Question

find the desired AA sequence location in Protein fasta file

0

Entering edit mode

3.2 years ago

shivam-gupta • 0

I am working with FASTA files of protein. I want to locate the desired AA sequence in every clone of the protein fasta file using python.

    records=SeqIO.parse("protein.fasta", ''fasta'') #to extract protein sequences from FASTA file
    for record in records:
        output=record.sec 


    print(output) #just to show how the output looks like.
    #I used ** to hightlight the desired area
    enter code here
    -->VVSREL**QALEA**IRQKDEEDABCKARFRGIFSH
    -->VVSRPQREEARJKLMIRQKDEED**KARFRG**IFSH
    -->VVSREL**QALEA**RIRDKARFRGIFSH  
    enter code here

 f=open('amino_acids.txt', 'r')     #to get the AA sequences from the text file or what is inside the file
 for i in f:   #to show how this file looks like
     print(i)
    -->'QALEA', 'KARFRG', 'QALEAR','KAKAKA', 'PAKAR'
#to match my AA sequences with the protein sequences
 for i in f:
    for j in output:
        if i in j:
            print('found')
        else:
            print('not fount')
 #output
    --> error
    --> error
    -->error

How to locate the desired AA sequences in the protein fasta file.
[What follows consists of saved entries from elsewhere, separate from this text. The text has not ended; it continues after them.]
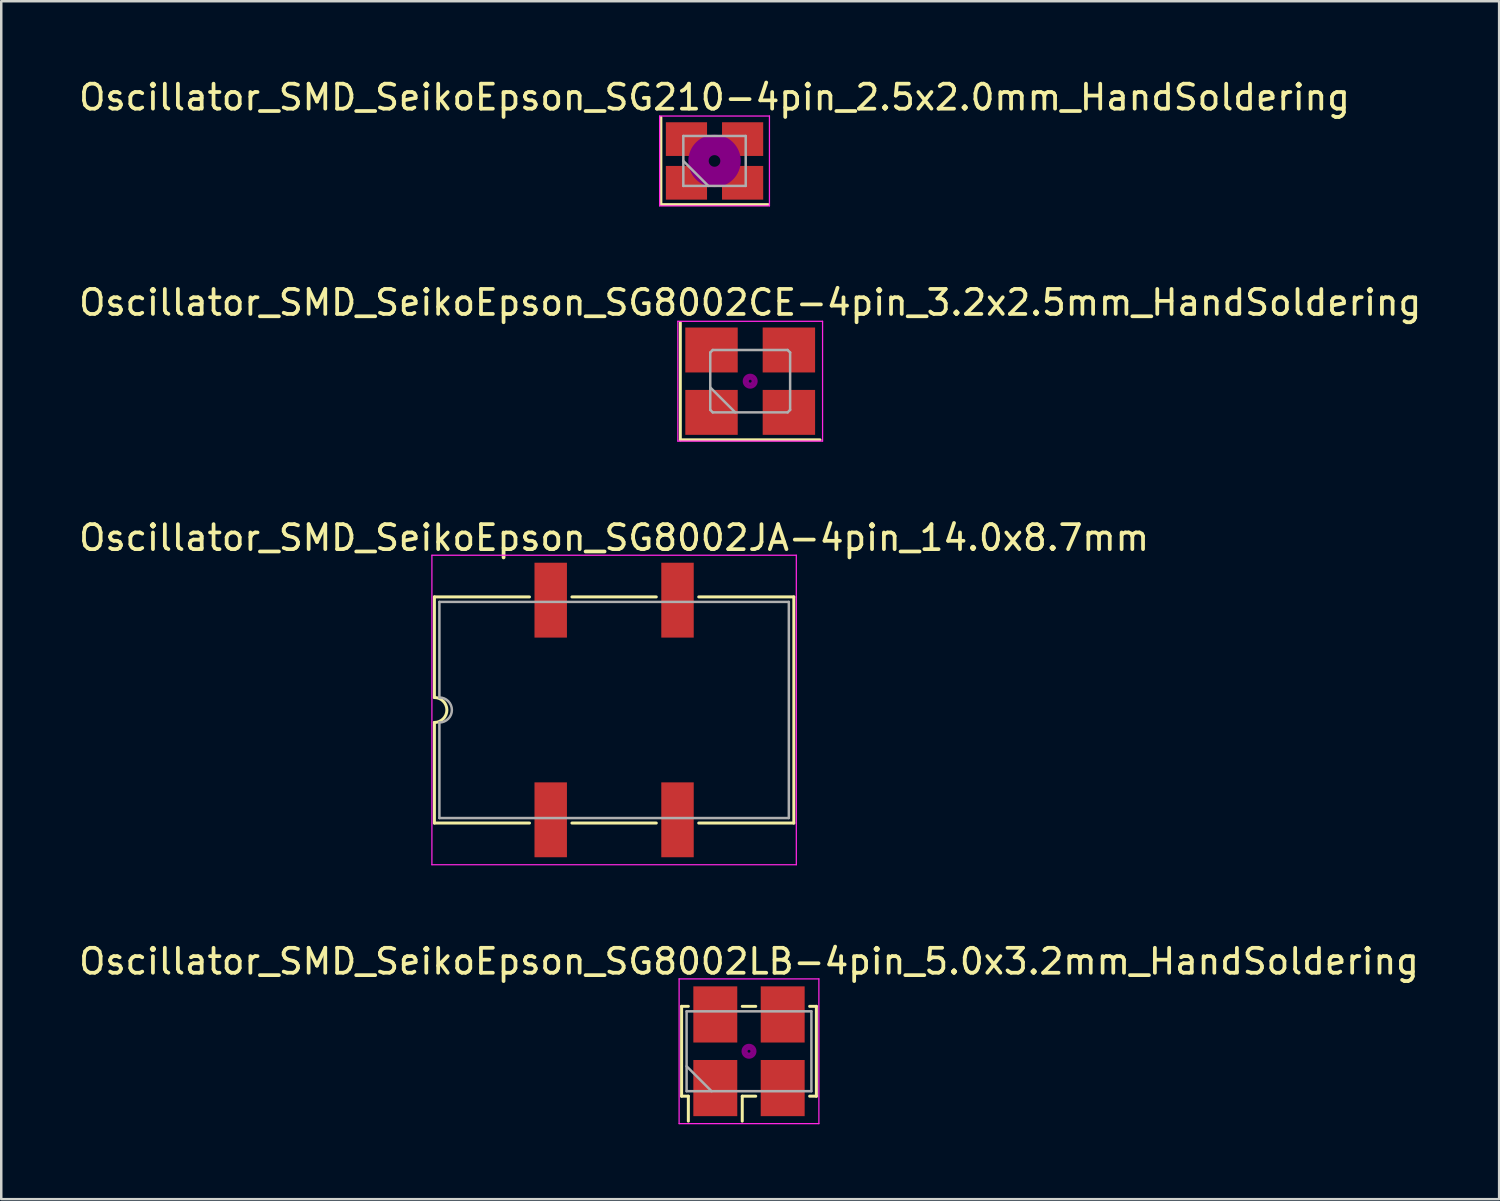
<source format=kicad_pcb>
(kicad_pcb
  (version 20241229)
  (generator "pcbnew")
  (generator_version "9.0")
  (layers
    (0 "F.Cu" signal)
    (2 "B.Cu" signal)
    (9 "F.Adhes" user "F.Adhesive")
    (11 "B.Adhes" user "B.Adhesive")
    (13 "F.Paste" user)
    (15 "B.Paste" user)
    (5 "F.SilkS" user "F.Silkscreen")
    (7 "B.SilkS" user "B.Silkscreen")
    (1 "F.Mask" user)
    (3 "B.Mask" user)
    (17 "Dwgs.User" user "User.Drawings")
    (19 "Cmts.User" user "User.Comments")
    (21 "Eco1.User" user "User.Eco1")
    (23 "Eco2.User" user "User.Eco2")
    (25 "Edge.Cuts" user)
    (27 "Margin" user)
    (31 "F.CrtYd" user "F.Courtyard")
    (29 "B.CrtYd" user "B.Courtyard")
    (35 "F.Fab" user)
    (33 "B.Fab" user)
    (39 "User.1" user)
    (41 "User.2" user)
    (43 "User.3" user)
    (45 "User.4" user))
  (footprint "Oscillator_SMD_SeikoEpson_SG210-4pin_2.5x2.0mm_HandSoldering"
    (layer "F.Cu")
    (at 25.577 3.398)
    (property "Reference" "Oscillator_SMD_SeikoEpson_SG210-4pin_2.5x2.0mm_HandSoldering" (at 0 -2.55 0) (layer "F.SilkS") (effects (font (size 1 1) (thickness 0.15))))
    (attr smd)
    (fp_line (start -2.15 -1.75) (end -2.15 1.75) (stroke (width 0.12) (type solid)) (layer "F.SilkS"))
    (fp_line (start -2.15 1.75) (end 2.15 1.75) (stroke (width 0.12) (type solid)) (layer "F.SilkS"))
    (fp_circle (center 0 0) (end 0.233 0) (stroke (width 0.467) (type solid)) (fill no) (layer "F.Adhes"))
    (fp_circle (center 0 0) (end 0.533 0) (stroke (width 0.333) (type solid)) (fill no) (layer "F.Adhes"))
    (fp_circle (center 0 0) (end 0.833 0) (stroke (width 0.333) (type solid)) (fill no) (layer "F.Adhes"))
    (fp_circle (center 0 0) (end 1 0) (stroke (width 0.1) (type solid)) (fill no) (layer "F.Adhes"))
    (fp_line (start -2.2 -1.8) (end -2.2 1.8) (stroke (width 0.05) (type solid)) (layer "F.CrtYd"))
    (fp_line (start -2.2 1.8) (end 2.2 1.8) (stroke (width 0.05) (type solid)) (layer "F.CrtYd"))
    (fp_line (start 2.2 -1.8) (end -2.2 -1.8) (stroke (width 0.05) (type solid)) (layer "F.CrtYd"))
    (fp_line (start 2.2 1.8) (end 2.2 -1.8) (stroke (width 0.05) (type solid)) (layer "F.CrtYd"))
    (fp_line (start -1.25 -1) (end -1.25 1) (stroke (width 0.1) (type solid)) (layer "F.Fab"))
    (fp_line (start -1.25 0) (end -0.25 1) (stroke (width 0.1) (type solid)) (layer "F.Fab"))
    (fp_line (start -1.25 1) (end 1.25 1) (stroke (width 0.1) (type solid)) (layer "F.Fab"))
    (fp_line (start 1.25 -1) (end -1.25 -1) (stroke (width 0.1) (type solid)) (layer "F.Fab"))
    (fp_line (start 1.25 1) (end 1.25 -1) (stroke (width 0.1) (type solid)) (layer "F.Fab"))
    (pad "1" smd rect (at -1.125 0.875) (size 1.65 1.35) (layers "F.Cu" "F.Mask"))
    (pad "2" smd rect (at 1.125 0.875) (size 1.65 1.35) (layers "F.Cu" "F.Mask"))
    (pad "3" smd rect (at 1.125 -0.875) (size 1.65 1.35) (layers "F.Cu" "F.Mask"))
    (pad "4" smd rect (at -1.125 -0.875) (size 1.65 1.35) (layers "F.Cu" "F.Mask")))
  (footprint "Oscillator_SMD_SeikoEpson_SG8002CE-4pin_3.2x2.5mm_HandSoldering"
    (layer "F.Cu")
    (at 27.006 12.222)
    (property "Reference" "Oscillator_SMD_SeikoEpson_SG8002CE-4pin_3.2x2.5mm_HandSoldering" (at 0 -3.15 0) (layer "F.SilkS") (effects (font (size 1 1) (thickness 0.15))))
    (attr smd)
    (fp_line (start -2.8 -2.35) (end -2.8 2.35) (stroke (width 0.12) (type solid)) (layer "F.SilkS"))
    (fp_line (start -2.8 2.35) (end 2.8 2.35) (stroke (width 0.12) (type solid)) (layer "F.SilkS"))
    (fp_circle (center 0 0) (end 0.058 0) (stroke (width 0.117) (type solid)) (fill no) (layer "F.Adhes"))
    (fp_circle (center 0 0) (end 0.133 0) (stroke (width 0.083) (type solid)) (fill no) (layer "F.Adhes"))
    (fp_circle (center 0 0) (end 0.208 0) (stroke (width 0.083) (type solid)) (fill no) (layer "F.Adhes"))
    (fp_circle (center 0 0) (end 0.25 0) (stroke (width 0.1) (type solid)) (fill no) (layer "F.Adhes"))
    (fp_line (start -2.9 -2.4) (end -2.9 2.4) (stroke (width 0.05) (type solid)) (layer "F.CrtYd"))
    (fp_line (start -2.9 2.4) (end 2.9 2.4) (stroke (width 0.05) (type solid)) (layer "F.CrtYd"))
    (fp_line (start 2.9 -2.4) (end -2.9 -2.4) (stroke (width 0.05) (type solid)) (layer "F.CrtYd"))
    (fp_line (start 2.9 2.4) (end 2.9 -2.4) (stroke (width 0.05) (type solid)) (layer "F.CrtYd"))
    (fp_line (start -1.6 -1.15) (end -1.5 -1.25) (stroke (width 0.1) (type solid)) (layer "F.Fab"))
    (fp_line (start -1.6 0.25) (end -0.6 1.25) (stroke (width 0.1) (type solid)) (layer "F.Fab"))
    (fp_line (start -1.6 1.15) (end -1.6 -1.15) (stroke (width 0.1) (type solid)) (layer "F.Fab"))
    (fp_line (start -1.5 -1.25) (end 1.5 -1.25) (stroke (width 0.1) (type solid)) (layer "F.Fab"))
    (fp_line (start -1.5 1.25) (end -1.6 1.15) (stroke (width 0.1) (type solid)) (layer "F.Fab"))
    (fp_line (start 1.5 -1.25) (end 1.6 -1.15) (stroke (width 0.1) (type solid)) (layer "F.Fab"))
    (fp_line (start 1.5 1.25) (end -1.5 1.25) (stroke (width 0.1) (type solid)) (layer "F.Fab"))
    (fp_line (start 1.6 -1.15) (end 1.6 1.15) (stroke (width 0.1) (type solid)) (layer "F.Fab"))
    (fp_line (start 1.6 1.15) (end 1.5 1.25) (stroke (width 0.1) (type solid)) (layer "F.Fab"))
    (pad "1" smd rect (at -1.55 1.25) (size 2.1 1.8) (layers "F.Cu" "F.Mask"))
    (pad "2" smd rect (at 1.55 1.25) (size 2.1 1.8) (layers "F.Cu" "F.Mask"))
    (pad "3" smd rect (at 1.55 -1.25) (size 2.1 1.8) (layers "F.Cu" "F.Mask"))
    (pad "4" smd rect (at -1.55 -1.25) (size 2.1 1.8) (layers "F.Cu" "F.Mask")))
  (footprint "Oscillator_SMD_SeikoEpson_SG8002LB-4pin_5.0x3.2mm_HandSoldering"
    (layer "F.Cu")
    (at 26.958 39.068)
    (property "Reference" "Oscillator_SMD_SeikoEpson_SG8002LB-4pin_5.0x3.2mm_HandSoldering" (at 0 -3.6 0) (layer "F.SilkS") (effects (font (size 1 1) (thickness 0.15))))
    (attr smd)
    (fp_line (start -2.7 -1.8) (end -2.43 -1.8) (stroke (width 0.12) (type solid)) (layer "F.SilkS"))
    (fp_line (start -2.7 1.8) (end -2.7 -1.8) (stroke (width 0.12) (type solid)) (layer "F.SilkS"))
    (fp_line (start -2.43 1.8) (end -2.7 1.8) (stroke (width 0.12) (type solid)) (layer "F.SilkS"))
    (fp_line (start -2.43 2.8) (end -2.43 1.8) (stroke (width 0.12) (type solid)) (layer "F.SilkS"))
    (fp_line (start -0.27 -1.8) (end 0.27 -1.8) (stroke (width 0.12) (type solid)) (layer "F.SilkS"))
    (fp_line (start -0.27 1.8) (end -0.27 2.8) (stroke (width 0.12) (type solid)) (layer "F.SilkS"))
    (fp_line (start 0.27 1.8) (end -0.27 1.8) (stroke (width 0.12) (type solid)) (layer "F.SilkS"))
    (fp_line (start 2.43 -1.8) (end 2.7 -1.8) (stroke (width 0.12) (type solid)) (layer "F.SilkS"))
    (fp_line (start 2.7 -1.8) (end 2.7 1.8) (stroke (width 0.12) (type solid)) (layer "F.SilkS"))
    (fp_line (start 2.7 1.8) (end 2.43 1.8) (stroke (width 0.12) (type solid)) (layer "F.SilkS"))
    (fp_circle (center 0 0) (end 0.058 0) (stroke (width 0.117) (type solid)) (fill no) (layer "F.Adhes"))
    (fp_circle (center 0 0) (end 0.133 0) (stroke (width 0.083) (type solid)) (fill no) (layer "F.Adhes"))
    (fp_circle (center 0 0) (end 0.208 0) (stroke (width 0.083) (type solid)) (fill no) (layer "F.Adhes"))
    (fp_circle (center 0 0) (end 0.25 0) (stroke (width 0.1) (type solid)) (fill no) (layer "F.Adhes"))
    (fp_line (start -2.8 -2.9) (end -2.8 2.9) (stroke (width 0.05) (type solid)) (layer "F.CrtYd"))
    (fp_line (start -2.8 2.9) (end 2.8 2.9) (stroke (width 0.05) (type solid)) (layer "F.CrtYd"))
    (fp_line (start 2.8 -2.9) (end -2.8 -2.9) (stroke (width 0.05) (type solid)) (layer "F.CrtYd"))
    (fp_line (start 2.8 2.9) (end 2.8 -2.9) (stroke (width 0.05) (type solid)) (layer "F.CrtYd"))
    (fp_line (start -2.5 -1.6) (end -2.5 1.6) (stroke (width 0.1) (type solid)) (layer "F.Fab"))
    (fp_line (start -2.5 0.6) (end -1.5 1.6) (stroke (width 0.1) (type solid)) (layer "F.Fab"))
    (fp_line (start -2.5 1.6) (end 2.5 1.6) (stroke (width 0.1) (type solid)) (layer "F.Fab"))
    (fp_line (start 2.5 -1.6) (end -2.5 -1.6) (stroke (width 0.1) (type solid)) (layer "F.Fab"))
    (fp_line (start 2.5 1.6) (end 2.5 -1.6) (stroke (width 0.1) (type solid)) (layer "F.Fab"))
    (pad "1" smd rect (at -1.35 1.475) (size 1.76 2.25) (layers "F.Cu" "F.Mask"))
    (pad "2" smd rect (at 1.35 1.475) (size 1.76 2.25) (layers "F.Cu" "F.Mask"))
    (pad "3" smd rect (at 1.35 -1.475) (size 1.76 2.25) (layers "F.Cu" "F.Mask"))
    (pad "4" smd rect (at -1.35 -1.475) (size 1.76 2.25) (layers "F.Cu" "F.Mask")))
  (footprint "Oscillator_SMD_SeikoEpson_SG8002JA-4pin_14.0x8.7mm"
    (layer "F.Cu")
    (at 21.554 25.395)
    (property "Reference" "Oscillator_SMD_SeikoEpson_SG8002JA-4pin_14.0x8.7mm" (at 0 -6.9 0) (layer "F.SilkS") (effects (font (size 1 1) (thickness 0.15))))
    (attr smd)
    (fp_line (start -7.2 -4.53) (end -3.39 -4.53) (stroke (width 0.12) (type solid)) (layer "F.SilkS"))
    (fp_line (start -7.2 -0.5) (end -7.2 -4.53) (stroke (width 0.12) (type solid)) (layer "F.SilkS"))
    (fp_line (start -7.2 4.53) (end -7.2 0.5) (stroke (width 0.12) (type solid)) (layer "F.SilkS"))
    (fp_line (start -7.2 4.53) (end -3.39 4.53) (stroke (width 0.12) (type solid)) (layer "F.SilkS"))
    (fp_line (start -1.69 -4.53) (end 1.69 -4.53) (stroke (width 0.12) (type solid)) (layer "F.SilkS"))
    (fp_line (start 1.69 4.53) (end -1.69 4.53) (stroke (width 0.12) (type solid)) (layer "F.SilkS"))
    (fp_line (start 3.39 -4.53) (end 7.2 -4.53) (stroke (width 0.12) (type solid)) (layer "F.SilkS"))
    (fp_line (start 7.2 -4.53) (end 7.2 4.53) (stroke (width 0.12) (type solid)) (layer "F.SilkS"))
    (fp_line (start 7.2 4.53) (end 3.39 4.53) (stroke (width 0.12) (type solid)) (layer "F.SilkS"))
    (fp_arc (start -7.2 -0.5) (mid -6.7 0) (end -7.2 0.5) (stroke (width 0.12) (type solid)) (layer "F.SilkS"))
    (fp_line (start -7.3 -6.2) (end -7.3 6.2) (stroke (width 0.05) (type solid)) (layer "F.CrtYd"))
    (fp_line (start -7.3 6.2) (end 7.3 6.2) (stroke (width 0.05) (type solid)) (layer "F.CrtYd"))
    (fp_line (start 7.3 -6.2) (end -7.3 -6.2) (stroke (width 0.05) (type solid)) (layer "F.CrtYd"))
    (fp_line (start 7.3 6.2) (end 7.3 -6.2) (stroke (width 0.05) (type solid)) (layer "F.CrtYd"))
    (fp_line (start -7 -4.33) (end 7 -4.33) (stroke (width 0.1) (type solid)) (layer "F.Fab"))
    (fp_line (start -7 -0.5) (end -7 -4.33) (stroke (width 0.1) (type solid)) (layer "F.Fab"))
    (fp_line (start -7 4.33) (end -7 0.5) (stroke (width 0.1) (type solid)) (layer "F.Fab"))
    (fp_line (start 7 -4.33) (end 7 4.33) (stroke (width 0.1) (type solid)) (layer "F.Fab"))
    (fp_line (start 7 4.33) (end -7 4.33) (stroke (width 0.1) (type solid)) (layer "F.Fab"))
    (fp_arc (start -7 -0.5) (mid -6.5 0) (end -7 0.5) (stroke (width 0.1) (type solid)) (layer "F.Fab"))
    (pad "1" smd rect (at -2.54 4.4) (size 1.3 3) (layers "F.Cu" "F.Mask"))
    (pad "2" smd rect (at 2.54 4.4) (size 1.3 3) (layers "F.Cu" "F.Mask"))
    (pad "3" smd rect (at 2.54 -4.4) (size 1.3 3) (layers "F.Cu" "F.Mask"))
    (pad "4" smd rect (at -2.54 -4.4) (size 1.3 3) (layers "F.Cu" "F.Mask")))
  (gr_rect
    (start -3 -3)
    (end 57.012 44.993)
    (stroke (width 0.1) (type default))
    (fill no)
    (layer "Edge.Cuts")))
</source>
Any help will be appreciated.

python biopython • 1.4k views

ADD COMMENT • link updated 2.0 years ago by Ram 44k • written 3.2 years ago by shivam-gupta • 0

0

Entering edit mode

I have a related script that may help you adapt yours as well. It's called find_sequence_element_occurrences_in_sequence.py and the information about it is here, including a link to a demo Jupyter notebook and how you can run it using sessions served by the MyBinder.org. It's not as refined as my more recent script development; however, it may give you some ideas. Also note the description takes about how it was originally written for nucleic acid and so searches what it thinks should be there as another strand that's moot in case of protein and suggests how to fix.
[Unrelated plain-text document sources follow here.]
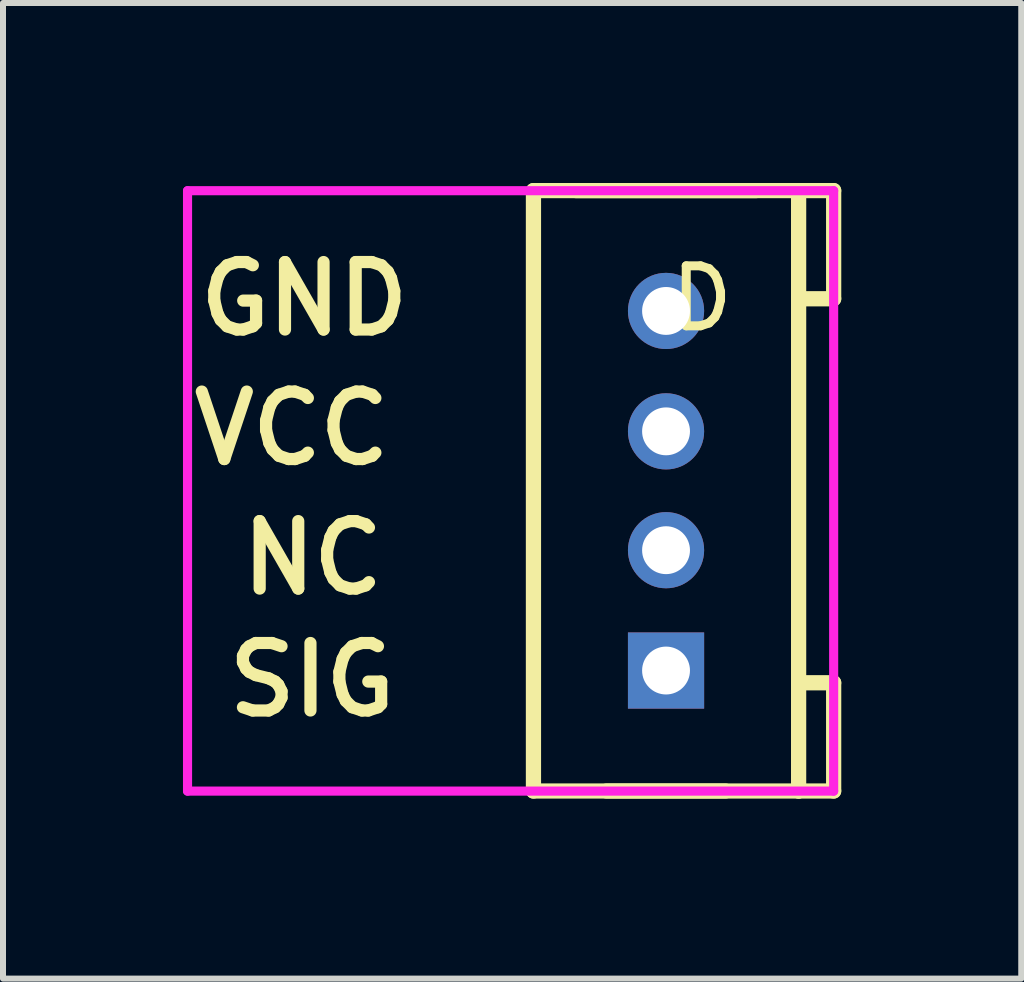
<source format=kicad_pcb>
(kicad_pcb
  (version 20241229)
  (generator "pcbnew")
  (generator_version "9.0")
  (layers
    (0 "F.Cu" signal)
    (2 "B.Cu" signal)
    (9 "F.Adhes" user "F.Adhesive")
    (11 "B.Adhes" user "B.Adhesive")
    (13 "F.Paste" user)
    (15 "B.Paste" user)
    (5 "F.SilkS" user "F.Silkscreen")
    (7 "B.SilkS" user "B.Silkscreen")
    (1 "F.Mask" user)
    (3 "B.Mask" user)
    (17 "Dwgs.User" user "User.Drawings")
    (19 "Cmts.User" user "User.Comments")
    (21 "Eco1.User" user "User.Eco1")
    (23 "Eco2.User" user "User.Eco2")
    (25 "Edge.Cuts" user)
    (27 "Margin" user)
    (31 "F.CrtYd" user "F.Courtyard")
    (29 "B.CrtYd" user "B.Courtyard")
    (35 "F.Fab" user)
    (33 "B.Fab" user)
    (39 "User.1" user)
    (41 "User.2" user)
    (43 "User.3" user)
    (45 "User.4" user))
  (footprint "D"
    (layer "F.Cu")
    (at 8.052 5.133)
    (property "Reference" "D" (at 0 -3.207 0) (layer "F.SilkS") (effects (font (size 1 1) (thickness 0.15)) (justify left)))
    (attr through_hole)
    (fp_line (start -2.21 -5.006) (end -2.21 5.002) (stroke (width 0.254) (type solid)) (layer "F.SilkS"))
    (fp_line (start -2.21 5.002) (end 2.21 5.002) (stroke (width 0.254) (type solid)) (layer "F.SilkS"))
    (fp_line (start -1.499 -5.006) (end 1.499 -5.006) (stroke (width 0.254) (type solid)) (layer "F.SilkS"))
    (fp_line (start -0.991 5.002) (end 0.991 5.002) (stroke (width 0.254) (type solid)) (layer "F.SilkS"))
    (fp_line (start 2.21 -5.006) (end -2.21 -5.006) (stroke (width 0.254) (type solid)) (layer "F.SilkS"))
    (fp_line (start 2.21 -5.006) (end 2.21 -3.203) (stroke (width 0.254) (type solid)) (layer "F.SilkS"))
    (fp_line (start 2.21 -3.203) (end 2.794 -3.203) (stroke (width 0.254) (type solid)) (layer "F.SilkS"))
    (fp_line (start 2.21 3.198) (end 2.21 -3.203) (stroke (width 0.254) (type solid)) (layer "F.SilkS"))
    (fp_line (start 2.21 3.198) (end 2.794 3.198) (stroke (width 0.254) (type solid)) (layer "F.SilkS"))
    (fp_line (start 2.21 5.002) (end 2.21 3.198) (stroke (width 0.254) (type solid)) (layer "F.SilkS"))
    (fp_line (start 2.794 -5.006) (end 2.21 -5.006) (stroke (width 0.254) (type solid)) (layer "F.SilkS"))
    (fp_line (start 2.794 -3.203) (end 2.794 -5.006) (stroke (width 0.254) (type solid)) (layer "F.SilkS"))
    (fp_line (start 2.794 3.198) (end 2.794 5.002) (stroke (width 0.254) (type solid)) (layer "F.SilkS"))
    (fp_line (start 2.794 5.002) (end 2.21 5.002) (stroke (width 0.254) (type solid)) (layer "F.SilkS"))
    (fp_line (start -7.976 -5.004) (end 2.794 -5.004) (stroke (width 0.152) (type solid)) (layer "F.CrtYd"))
    (fp_line (start -7.976 5.004) (end -7.976 -5.004) (stroke (width 0.152) (type solid)) (layer "F.CrtYd"))
    (fp_line (start 2.794 -5.004) (end 2.794 5.004) (stroke (width 0.152) (type solid)) (layer "F.CrtYd"))
    (fp_line (start 2.794 5.004) (end -7.976 5.004) (stroke (width 0.152) (type solid)) (layer "F.CrtYd"))
    (fp_text user "GND" (at -7.878 -3.2 0) (layer "F.SilkS") (effects (font (size 1.125 1.125) (thickness 0.203)) (justify left)))
    (fp_text user "NC" (at -7.175 1.118 0) (layer "F.SilkS") (effects (font (size 1.125 1.125) (thickness 0.203)) (justify left)))
    (fp_text user "SIG" (at -7.4 3.15 0) (layer "F.SilkS") (effects (font (size 1.125 1.125) (thickness 0.203)) (justify left)))
    (fp_text user "VCC" (at -7.979 -1.041 0) (layer "F.SilkS") (effects (font (size 1.125 1.125) (thickness 0.203)) (justify left)))
    (pad "1" thru_hole rect (at 0 2.994 90) (size 1.27 1.27) (drill 0.798) (layers "*.Cu" "*.Mask"))
    (pad "2" thru_hole circle (at 0 0.988 90) (size 1.27 1.27) (drill 0.798) (layers "*.Cu" "*.Mask"))
    (pad "3" thru_hole circle (at 0 -0.993 90) (size 1.27 1.27) (drill 0.798) (layers "*.Cu" "*.Mask"))
    (pad "4" thru_hole circle (at 0 -3 90) (size 1.27 1.27) (drill 0.798) (layers "*.Cu" "*.Mask")))
  (gr_rect
    (start -3 -3)
    (end 13.973 13.262)
    (stroke (width 0.1) (type default))
    (fill no)
    (layer "Edge.Cuts")))
</source>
Down the road, you may want fuzzier search abilities with pattern matching or using regular expressions for examining sequences, and on the README page of that sequencework/FindSequence subrepo there's some resources and information about that. It links to a whole demo on use of PatMatch that I made. PatMatch is a program for finding patterns in peptide and nucleotide sequences. Plus you may want to incorporate some approaches where there's less for you to maintain and I've got a list of related resources there as well.

ADD REPLY • link 3.2 years ago by Wayne ★ 2.1k

1

Entering edit mode

Since the original question is about python code I will move this to a comment. While useful this is not directly answering the original question.

ADD REPLY • link 3.2 years ago by GenoMax 149k

score 0 · Answer 1 · 2021-12-02

you can use the find method of Seq object to search for matches. It will return the position of the start.

from Bio.Seq import Seq
from collections import defaultdict

records = SeqIO.parse("protein.fasta", ''fasta'') #to extract protein sequences from 
amino_acids = open('amino_acids.txt', 'r') 

matches = defaultdict(list)
missing = defaultdict(list)
for record in records:
    for aa in amino_acids:  
        m = record.find(aa)
        if m > 0:
            print(record.id)
            print("matched")
            matches[aa].append(record.id)
        else:
            print(record.id)
            print("not matched")
            missing[aa].append(record.id)

I haven't tested the code but this should work. The output is a dictionary that contains the amino acid queries as the key and the record id (the fasta header) as the entries.